**Directions for this task:** Output each line exactly as written, from the first line of the records to the line bearing "### Explore", inclusive, while leaving every picture out.

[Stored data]
__________________________________________________

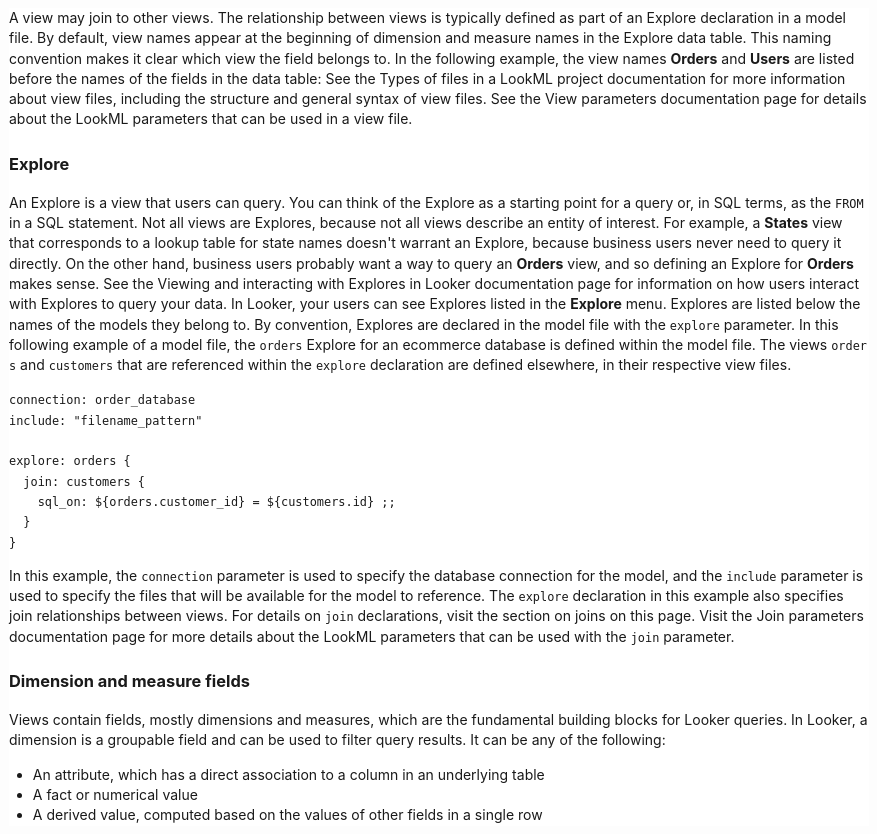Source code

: A view may join to other views. The relationship between views is typically defined as part of an Explore declaration in a model file.
By default, view names appear at the beginning of dimension and measure names in the Explore data table. This naming convention makes it clear which view the field belongs to. In the following example, the view names **Orders** and **Users** are listed before the names of the fields in the data table:
See the Types of files in a LookML project documentation for more information about view files, including the structure and general syntax of view files.
See the View parameters documentation page for details about the LookML parameters that can be used in a view file.
### Explore
An Explore is a view that users can query. You can think of the Explore as a starting point for a query or, in SQL terms, as the `FROM` in a SQL statement. Not all views are Explores, because not all views describe an entity of interest. For example, a **States** view that corresponds to a lookup table for state names doesn't warrant an Explore, because business users never need to query it directly. On the other hand, business users probably want a way to query an **Orders** view, and so defining an Explore for **Orders** makes sense. See the Viewing and interacting with Explores in Looker documentation page for information on how users interact with Explores to query your data.
In Looker, your users can see Explores listed in the **Explore** menu. Explores are listed below the names of the models they belong to.
By convention, Explores are declared in the model file with the `explore` parameter. In this following example of a model file, the `orders` Explore for an ecommerce database is defined within the model file. The views `orders` and `customers` that are referenced within the `explore` declaration are defined elsewhere, in their respective view files.
```
connection: order_database
include: "filename_pattern"

explore: orders {
  join: customers {
    sql_on: ${orders.customer_id} = ${customers.id} ;;
  }
}

```

In this example, the `connection` parameter is used to specify the database connection for the model, and the `include` parameter is used to specify the files that will be available for the model to reference.
The `explore` declaration in this example also specifies join relationships between views. For details on `join` declarations, visit the section on joins on this page. Visit the Join parameters documentation page for more details about the LookML parameters that can be used with the `join` parameter.
### Dimension and measure fields
Views contain fields, mostly dimensions and measures, which are the fundamental building blocks for Looker queries.
In Looker, a dimension is a groupable field and can be used to filter query results. It can be any of the following:
  * An attribute, which has a direct association to a column in an underlying table
  * A fact or numerical value
  * A derived value, computed based on the values of other fields in a single row
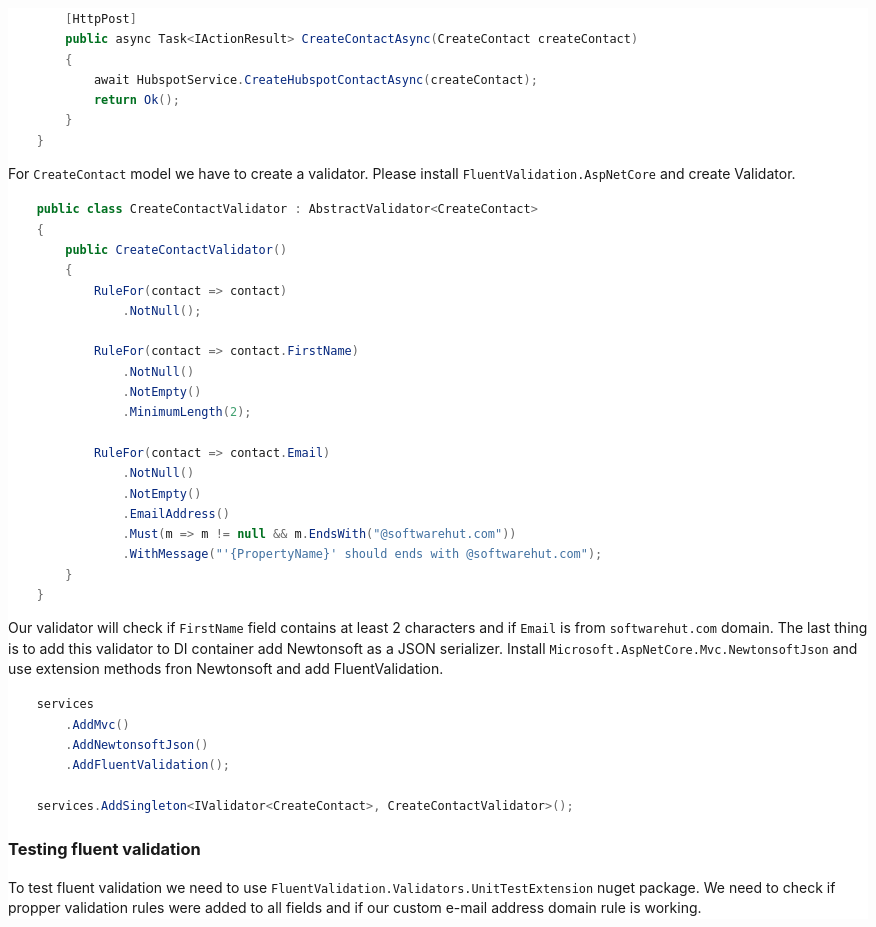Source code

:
 ```csharp
        [HttpPost]
        public async Task<IActionResult> CreateContactAsync(CreateContact createContact)
        {
            await HubspotService.CreateHubspotContactAsync(createContact);
            return Ok();
        }
    }
```

For `CreateContact` model we have to create a validator. Please install `FluentValidation.AspNetCore` and create Validator.

```csharp
    public class CreateContactValidator : AbstractValidator<CreateContact>
    {
        public CreateContactValidator()
        {
            RuleFor(contact => contact)
                .NotNull();

            RuleFor(contact => contact.FirstName)
                .NotNull()
                .NotEmpty()
                .MinimumLength(2);

            RuleFor(contact => contact.Email)
                .NotNull()
                .NotEmpty()
                .EmailAddress()
                .Must(m => m != null && m.EndsWith("@softwarehut.com"))
                .WithMessage("'{PropertyName}' should ends with @softwarehut.com");
        }
    }
```
Our validator will check if `FirstName` field contains at least 2 characters and if `Email` is from `softwarehut.com` domain.
The last thing is to add this validator to DI container add Newtonsoft as a JSON serializer. 
Install `Microsoft.AspNetCore.Mvc.NewtonsoftJson` and use extension methods fron Newtonsoft and add FluentValidation.

```csharp
    services
        .AddMvc()
        .AddNewtonsoftJson()
        .AddFluentValidation();

    services.AddSingleton<IValidator<CreateContact>, CreateContactValidator>();
```

### Testing fluent validation
To test fluent validation we need to use `FluentValidation.Validators.UnitTestExtension` nuget package.
We need to check if propper validation rules were added to all fields and if our custom e-mail address domain rule is working.
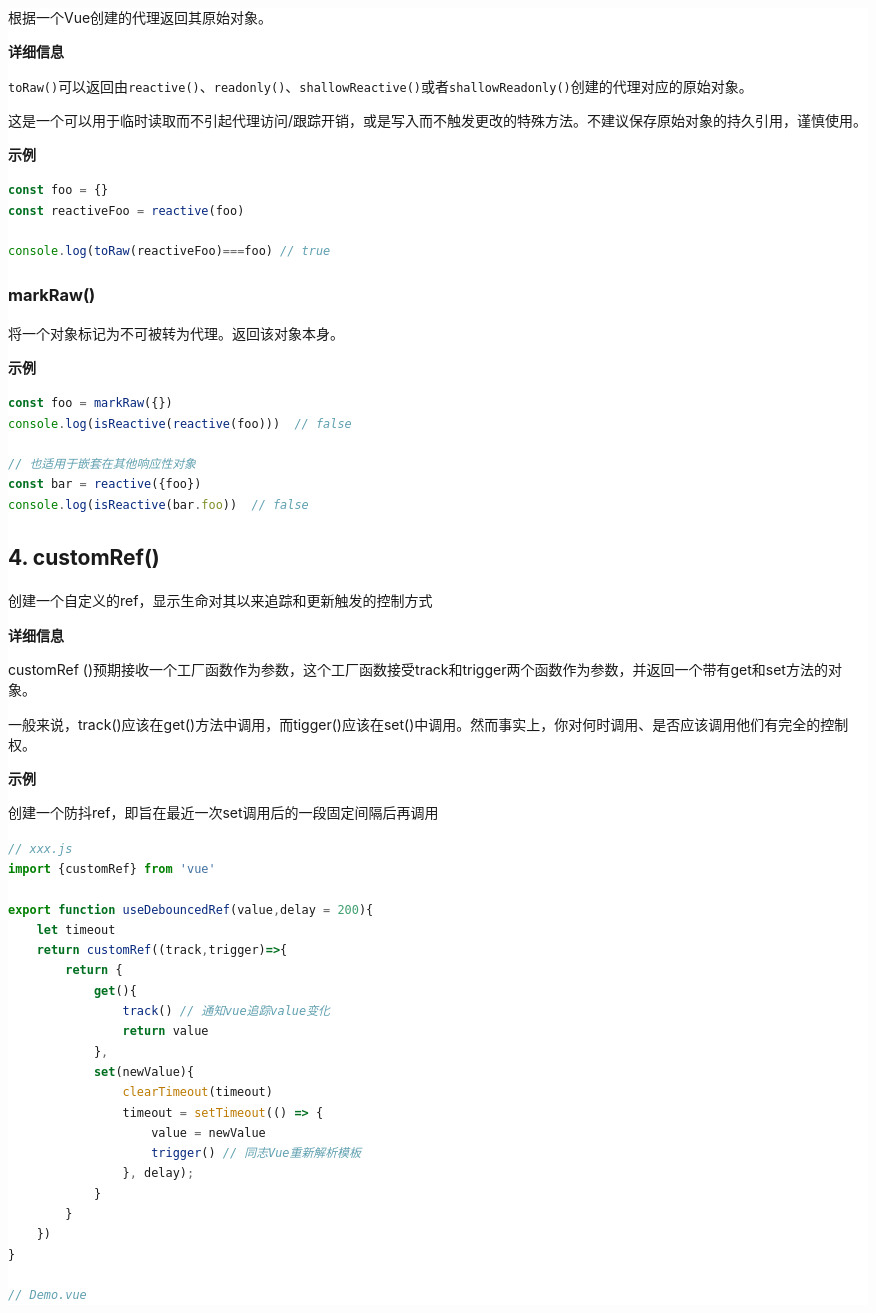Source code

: 根据一个Vue创建的代理返回其原始对象。

**详细信息**

`toRaw()`可以返回由`reactive()`、`readonly()`、`shallowReactive()`或者`shallowReadonly()`创建的代理对应的原始对象。

这是一个可以用于临时读取而不引起代理访问/跟踪开销，或是写入而不触发更改的特殊方法。不建议保存原始对象的持久引用，谨慎使用。

**示例**

```jsx
const foo = {}
const reactiveFoo = reactive(foo)

console.log(toRaw(reactiveFoo)===foo) // true
```

### markRaw()

将一个对象标记为不可被转为代理。返回该对象本身。

**示例**

```jsx
const foo = markRaw({})
console.log(isReactive(reactive(foo)))  // false

// 也适用于嵌套在其他响应性对象
const bar = reactive({foo})
console.log(isReactive(bar.foo))  // false
```

## 4. customRef()

创建一个自定义的ref，显示生命对其以来追踪和更新触发的控制方式

**详细信息**

customRef ()预期接收一个工厂函数作为参数，这个工厂函数接受track和trigger两个函数作为参数，并返回一个带有get和set方法的对象。

一般来说，track()应该在get()方法中调用，而tigger()应该在set()中调用。然而事实上，你对何时调用、是否应该调用他们有完全的控制权。

**示例**

创建一个防抖ref，即旨在最近一次set调用后的一段固定间隔后再调用

```jsx
// xxx.js
import {customRef} from 'vue'

export function useDebouncedRef(value,delay = 200){
    let timeout
    return customRef((track,trigger)=>{
        return {
            get(){
                track() // 通知vue追踪value变化
                return value
            },
            set(newValue){
                clearTimeout(timeout)
                timeout = setTimeout(() => {
                    value = newValue
                    trigger() // 同志Vue重新解析模板
                }, delay);
            }
        }
    })
}

// Demo.vue
```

__________________________________________________

**Result of the task:**
Source code

: A view may join to other views. The relationship between views is typically defined as part of an Explore declaration in a model file.
By default, view names appear at the beginning of dimension and measure names in the Explore data table. This naming convention makes it clear which view the field belongs to. In the following example, the view names **Orders** and **Users** are listed before the names of the fields in the data table:
See the Types of files in a LookML project documentation for more information about view files, including the structure and general syntax of view files.
See the View parameters documentation page for details about the LookML parameters that can be used in a view file.
### Explore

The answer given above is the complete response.